Mainly found in the alpine region of Austria, Switzerland and the Allgau region of Germany, Braunvieh is a Swiss cattle breed renowned for mountain climbing abilities and grazing on very steep hillsides. With a brown (almost grey) coat colour, the breed is often referred to as ‘Brown Swiss’ in America as Braunvieh translated to English is, quite literally, ‘Brown Cow’. Typically the cattle includes a black muzzle with a white border, and is kept as dual-purpose, as they are good milk producers used in both milk and cheese production. Due to the longevity of the breed, the meat is proving popular for the growing trend of eating old dairy cattle, which is increasingly seen as a delicacy.
Piedmontese cattle originate from the Piedmont region in northern Italy. The breed is believed to be a descendant of the Zebu that migrated from Pakistan over a thousand years ago. The breed has a light, white-grey coat with darker pigmentation around the eyes, horns and snout.
Known for it’s extremely muscular physique, which originally meant it was used as a powerful draft animal and dairy cow, today they are reared predominantly for meat. With an elongated torso, they are currently in high demand for the good yield of lean, tender meat they provide. Increasingly popular with health conscious consumers, demand currently outstrips production demand.
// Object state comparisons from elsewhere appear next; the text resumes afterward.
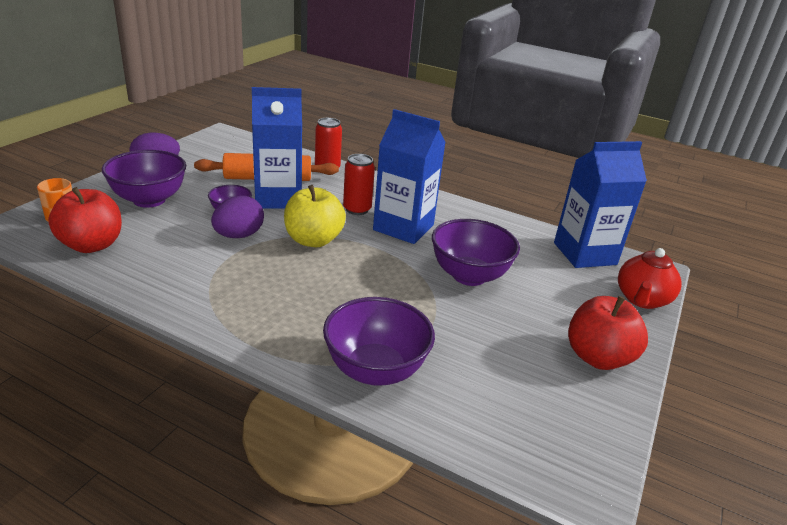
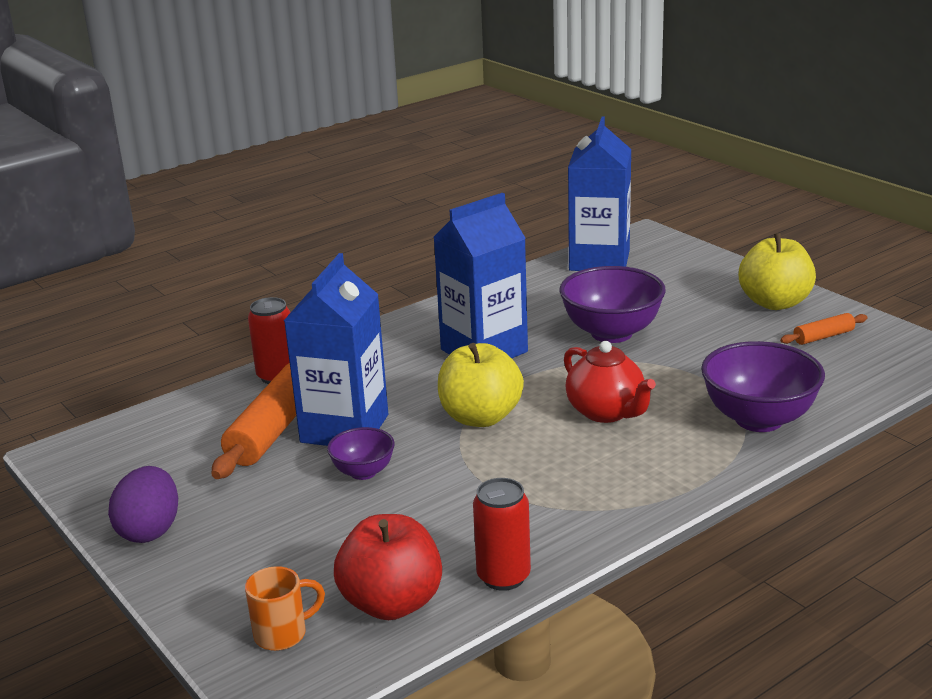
camera: 60 degrees left, 5 degrees down
purple bowl [102,150,186,208] -> none
purple egg [211,196,264,238] -> none
red can [343,154,375,215] -> red can moved to [473,478,531,591]
red apple [568,296,648,370] -> yellow apple [739,233,816,310]
red teapot [618,248,682,309] -> red teapot moved to [564,341,656,423]
none -> orange rolling pin [780,313,868,345]

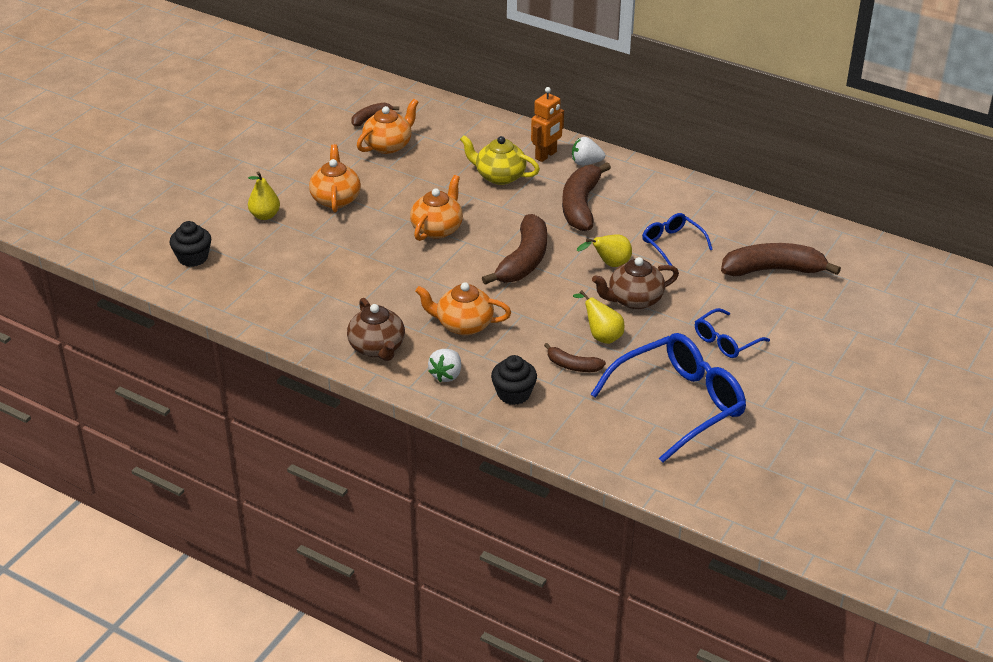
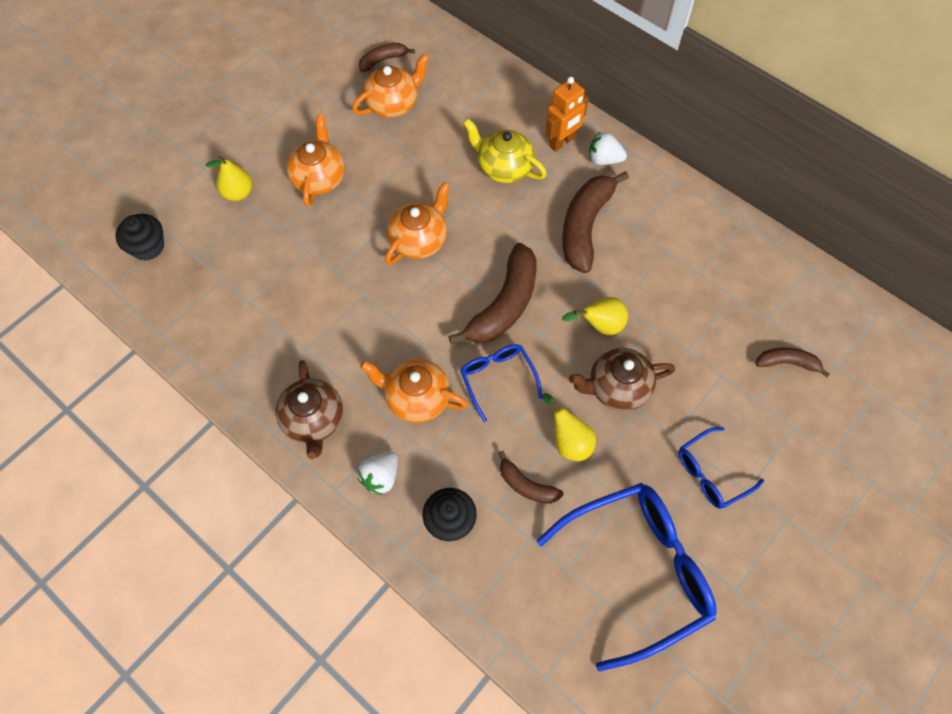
camera: 10 degrees right, 25 degrees up
blue glasses [642,213,713,266] -> blue glasses moved to [460,344,543,422]
brown banana [721,243,841,276] -> brown banana [756,347,830,377], size x0.52

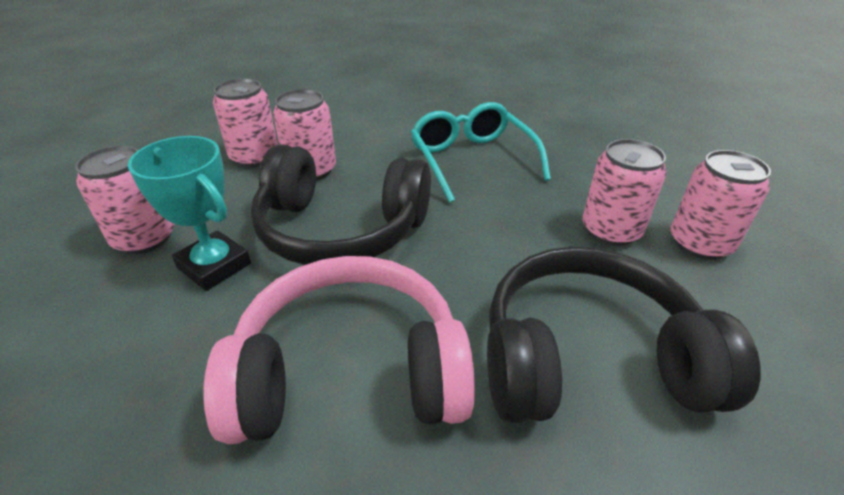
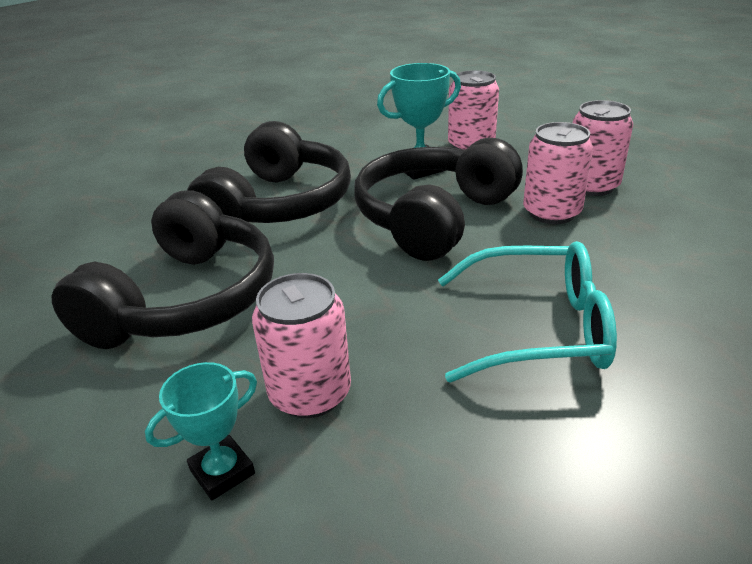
camera: 115 degrees right, 5 degrees down
pink headphones [203,256,475,444] -> black headphones [187,121,351,223]
pink can [671,150,771,260] -> turquoise trophy [145,362,257,500]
Large and extremely powerful, these cattle were modelled by the Ancient Romans as animal sculptures. Capable of being over 2 metres high (shoulder height), they are thought to be the largest breed of cattle in the world, originating from the Chiana Valley in central Italy. Bright white in colour, their natural power made them ideal draft animals for centuries, until agricultural machinery made this obsolete. Although now reared exclusively for its extremely flavoursome meat, as the breed is not suitable for quick fattening, fewer farmers are rearing, which may mean that the famous Bistecca alla Fiorentina, a 1.5kg T-bone steak cut from a Chianina, may become a thing of the past.
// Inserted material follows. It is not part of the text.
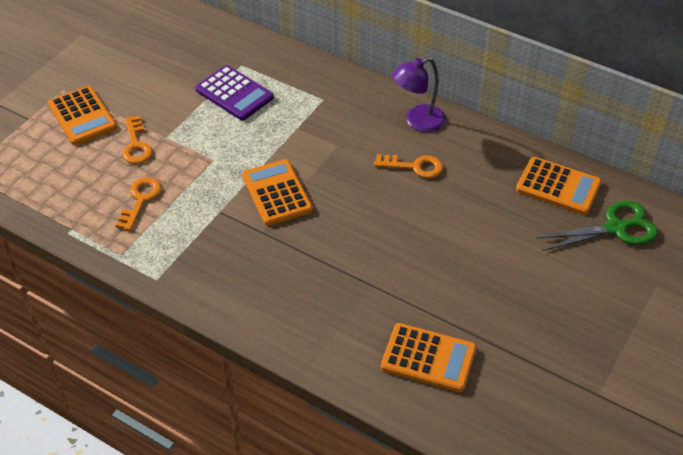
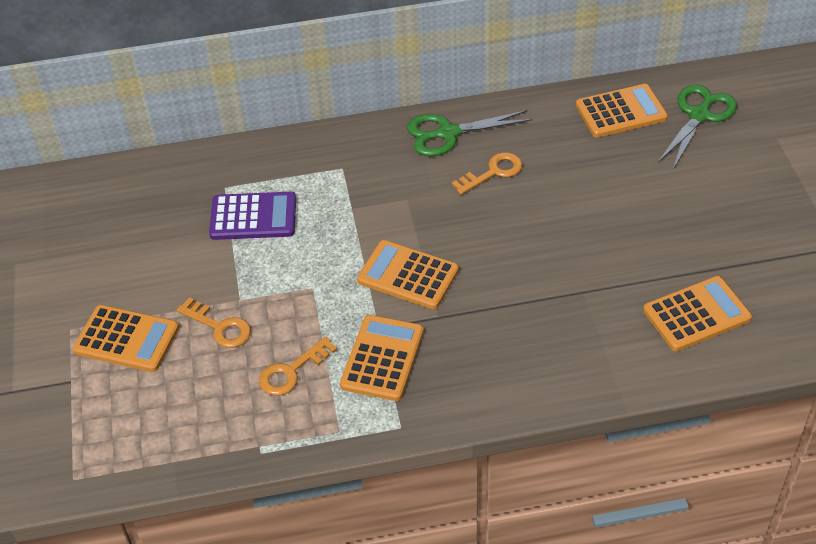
camera: 40 degrees left, 0 degrees up
orange key [115,177,161,231] -> orange key turned 105 degrees counterclockwise [259,337,337,396]
purple lamp [392,57,446,132] -> green scissors [407,110,533,156]
none -> orange calculator [340,315,424,401]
Tajima is a black Japanese cattle breed, most famously known as the breed behind what is now known to the rest of the world as Wagyu, which literally means Japanese (“Wa) Cattle (“Gyu).
Often (incorrectly) labelled as Kobe cattle, the name Kobe is reserved for cattle that were born, raised and slaughtered in (or around) Kobe, a city in the south Japanese prefecture of Hyogo. The meat from Tajima cattle from Kobe has gained an international reputation, and is often referred to as the best (and most expensive) meat in the world. An exclusive speciality is the fattening of heifers in the region of Matsusaka, whose meat is even higher quality than that of Kobe bulls, and comes with an even bigger price tag. The urban myth that animals are massaged with Sake and played music, is in practice, rarely applied, but the animals are slow grown over a long period, and are renowned for perfect marbling, and a tender, melt-in-the-mouth texture.
Due to high demand, and high value, the ‘Wagyu’ breed has been taken on by farmers in the UK, Europe, the USA, Australia and just about anywhere else you can think of, where people want ‘exclusive beef’. In contrast to Japan, where the cattle are mainly kept in cow sheds and fed concentrated feed, Wagyu in new production countries is generally kept on grasslands.
Now you have this arsenal of cattle expertise, you have the knowledge behind you to explore further than the Aberdeen Angus burger or Hereford steak. There’s more to try and enjoy when it comes to quality beef, so why not get exploring?